PSCM bear put spread positions are structurally moderately bearish; the modeled P&L assumes European-style exercise at expiration and ignores early assignment, transaction costs, dividends paid before expiry on the stock leg (when present), and the bid-ask spread on the listed chain. PSCM positions also carry Financial Services sector concentration risk; news flow inside the sector (peer earnings, regulatory shifts, supply-chain headlines) can move PSCM alongside the broader basket even when PSCM-specific fundamentals are unchanged. Long-premium structures like a bear put spread on PSCM are particularly exposed to IV-crush risk through scheduled events (earnings, FDA decisions, central-bank meetings) where IV typically contracts post-event regardless of the directional outcome.

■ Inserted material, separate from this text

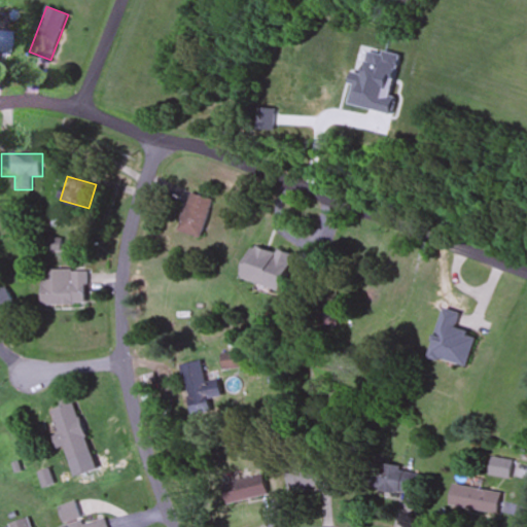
[(212,199),(188,192),(179,232),(204,237),(212,199)]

Always rebuild the position from current PSCM chain quotes before placing a trade.

Frequently asked questions

What is a bear put spread on PSCM?
A bear put spread on PSCM is the bear put spread strategy applied to PSCM (etf). The strategy is structurally moderately bearish: A bear put spread buys an at-the-money put and sells an out-of-the-money put at a lower strike for defined risk and defined reward bounded by the strike width. With PSCM etf trading near $102.27, the strikes shown on this page are snapped to the nearest listed PSCM chain strike and the premiums come straight from the end-of-day bid/ask midpoint.

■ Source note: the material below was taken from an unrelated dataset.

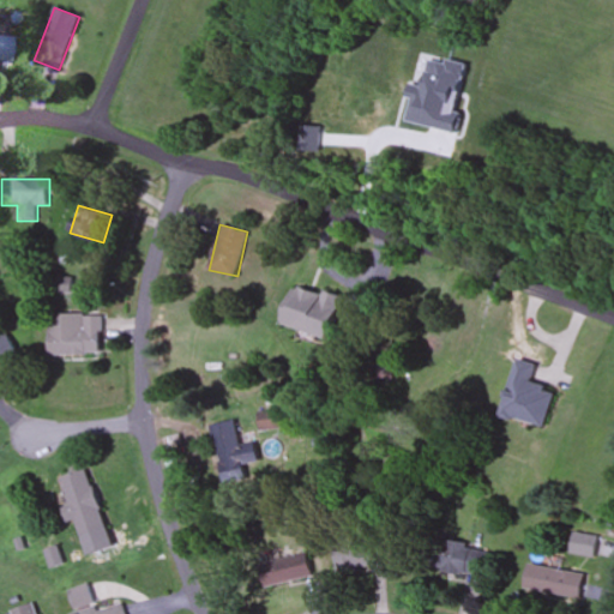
[(281,324),(329,339),(342,299),(294,283),(281,324)]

How are PSCM bear put spread max profit and max loss calculated?
Max profit equals strike width minus net debit times 100; max loss equals net debit times 100. Breakeven is long-put strike minus net debit. For the PSCM bear put spread priced from the end-of-day chain at a 30-day expiry (ATM IV 30.00%), the computed maximum profit is $365.00 per contract and the computed maximum loss is -$135.00 per contract. Live intraday quotes will differ as the chain moves through the trading session.
What is the breakeven for a PSCM bear put spread?

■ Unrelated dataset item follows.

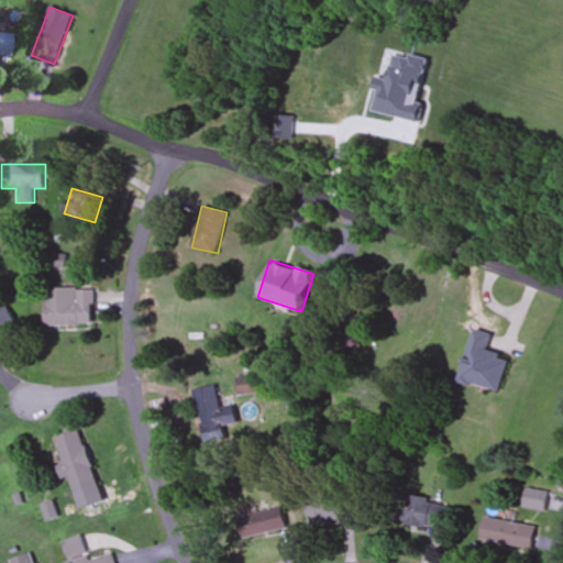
[(94,288),(45,288),(45,326),(94,326),(94,288)]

The breakeven for the PSCM bear put spread priced on this page is roughly $98.65 at expiration, derived from end-of-day chain premiums. Breakeven is the underlying price at which the strategy's P&L crosses zero ignoring transaction costs and assignment risk. The current PSCM market-implied 1-standard-deviation expected move is approximately 8.60%; if the move sits well outside the breakeven distance, the structure's risk-reward becomes correspondingly tighter.
When should you consider a bear put spread on PSCM?
Bear put spreads on PSCM reduce the cost of a bearish PSCM etf position by selling a lower-strike put; suited to moderate-decline theses where price reaches but does not vastly exceed the short strike.
How does current PSCM implied volatility affect this bear put spread?
PSCM ATM IV is at 30.00% with IV rank near 4.02%, which is on the low end of its 1-year range. Premium-buying structures (long call, long put, debit spreads) are relatively cheap in this regime; premium-selling structures collect less credit per unit risk.